Virtual tours to known Stone Age sites in North and Central Asia

Virtual tours

The team from the Institute of Archeology and Ethnography of the Siberian branch of the Russian Academy of Sciences in cooperation with Novosibpano has commenced implementation of the “By Way of Millennia” project.

The idea was supported by the Ministry of Science and Higher Education of the Russian Federation in the 2023 competition among the projects aimed at communicating the science and technology issues in priority areas of the Strategy for Science and Technology Development of the Russian Federation.The project is aimed at providing an opportunity to virtually visit unique although hard-to-reach Stone Age sites to a broader audience. The first virtual tours will be dedicated to Teshik Tash Grotto in Uzbekistan, Tsagaan Agui Cave in Mongolia, Denisova and Okladnikov Caves in Russian Altay as well as to the site located at the rock shelter Surungur in the Fergana Valley in Kyrgyzstan.

An important step in studying ancient history of the vast region is associated with each site. Thus, in late 1930s, A.P. Okladnikov (at that time, future Academician of the USSR Academy of Sciences) found a burial of a Neanderthal child who had lived 38 to 30 ka BP in Teshik Tash Grotto located in Uzbekistan. An opinion that the Neanderthals had not penetrated the inner Asia was refuted then. In 1980s, the expedition led by A.P. Derevianko, Academician of the USSR Academy of Sciences, first commenced complex studies of Tsagaan Agui Cave, the only site in Mongolia and North China that allows tracing the ancient human culture 200 to 50 ka BP. In 2008, under the scientific leadership of A.P. Derevianko, a previously unknown human species, named the Denisovans, was found in the Denisova Cave in Altay.

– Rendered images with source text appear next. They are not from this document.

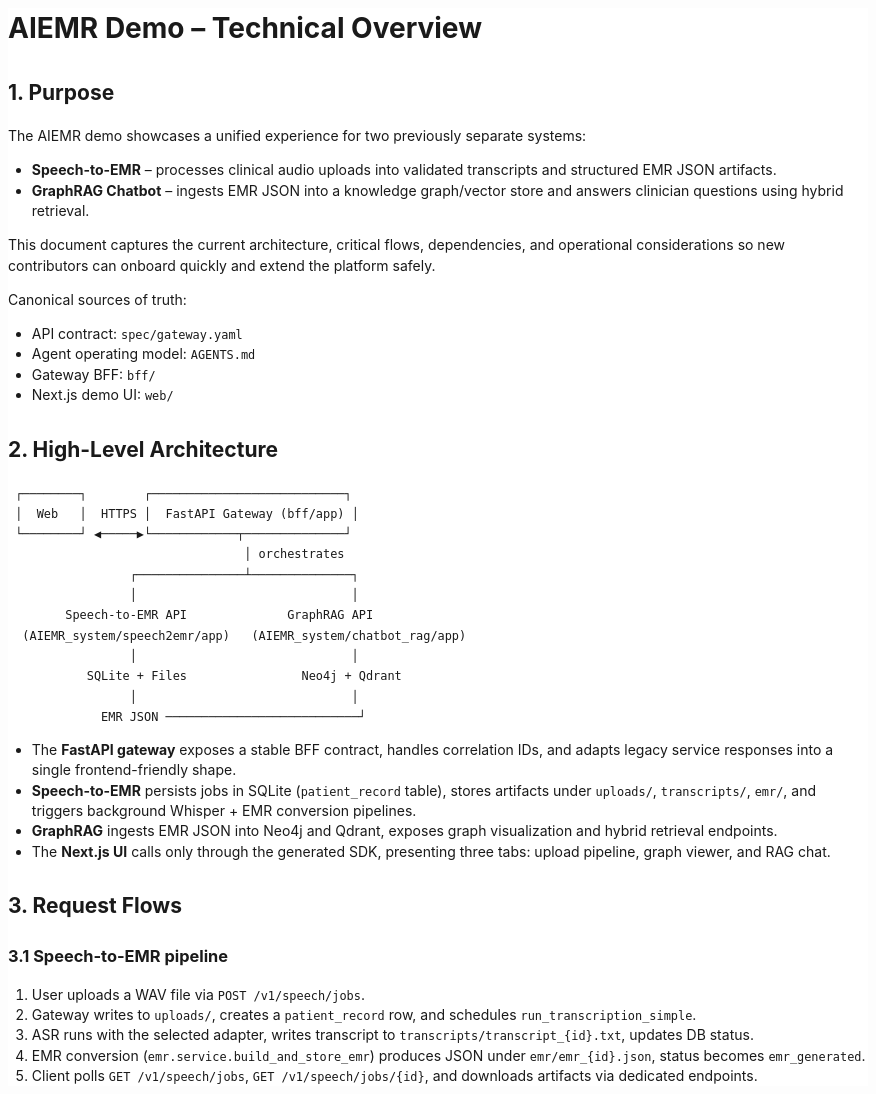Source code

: # AIEMR Demo – Technical Overview

## 1. Purpose
The AIEMR demo showcases a unified experience for two previously separate systems:

- **Speech-to-EMR** – processes clinical audio uploads into validated transcripts and structured EMR JSON artifacts.
- **GraphRAG Chatbot** – ingests EMR JSON into a knowledge graph/vector store and answers clinician questions using hybrid retrieval.

This document captures the current architecture, critical flows, dependencies, and operational considerations so new contributors can onboard quickly and extend the platform safely.

Canonical sources of truth:
- API contract: `spec/gateway.yaml`
- Agent operating model: `AGENTS.md`
- Gateway BFF: `bff/`
- Next.js demo UI: `web/`

## 2. High-Level Architecture
```
 ┌────────┐        ┌───────────────────────────┐
 │  Web   │  HTTPS │  FastAPI Gateway (bff/app) │
 └────────┘ ◀─────▶└────────────┬──────────────┘
                                 │ orchestrates
                 ┌───────────────┴──────────────┐
                 │                              │
        Speech-to-EMR API              GraphRAG API
  (AIEMR_system/speech2emr/app)   (AIEMR_system/chatbot_rag/app)
                 │                              │
           SQLite + Files                Neo4j + Qdrant
                 │                              │
             EMR JSON ───────────────────────────┘
```

- The **FastAPI gateway** exposes a stable BFF contract, handles correlation IDs, and adapts legacy service responses into a single frontend-friendly shape.
- **Speech-to-EMR** persists jobs in SQLite (`patient_record` table), stores artifacts under `uploads/`, `transcripts/`, `emr/`, and triggers background Whisper + EMR conversion pipelines.
- **GraphRAG** ingests EMR JSON into Neo4j and Qdrant, exposes graph visualization and hybrid retrieval endpoints.
- The **Next.js UI** calls only through the generated SDK, presenting three tabs: upload pipeline, graph viewer, and RAG chat.

## 3. Request Flows

### 3.1 Speech-to-EMR pipeline
1. User uploads a WAV file via `POST /v1/speech/jobs`.
2. Gateway writes to `uploads/`, creates a `patient_record` row, and schedules `run_transcription_simple`.
3. ASR runs with the selected adapter, writes transcript to `transcripts/transcript_{id}.txt`, updates DB status.
4. EMR conversion (`emr.service.build_and_store_emr`) produces JSON under `emr/emr_{id}.json`, status becomes `emr_generated`.
5. Client polls `GET /v1/speech/jobs`, `GET /v1/speech/jobs/{id}`, and downloads artifacts via dedicated endpoints.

The Denisovans discovery has become a new link in the existing idea of the modern humans emergence. In that same region, the easternmost site of the Neanderthals who had lived 60 to 50 ka BP was found in the Okladnikov Cave. In 2022, the genetic studies of the obtained evidence were able to reconstruct the social structure of the Neanderthals in Altay for the first time. Finally, in 2017, a Neolithic site Surungur was discovered in Kyrgyzstan. It is the only site in the Fergana Valley where cultural layers 10 to 7 ka BP remained intact until the present.

You can learn about the site history, take a look inside the caves and join the Paleolithic quest in summer 2023. Virtual tours will be available at the website of the Institute of Archeology and Ethnography of the Siberian branch of the Russian Academy of Sciences and for anyone who feels like it.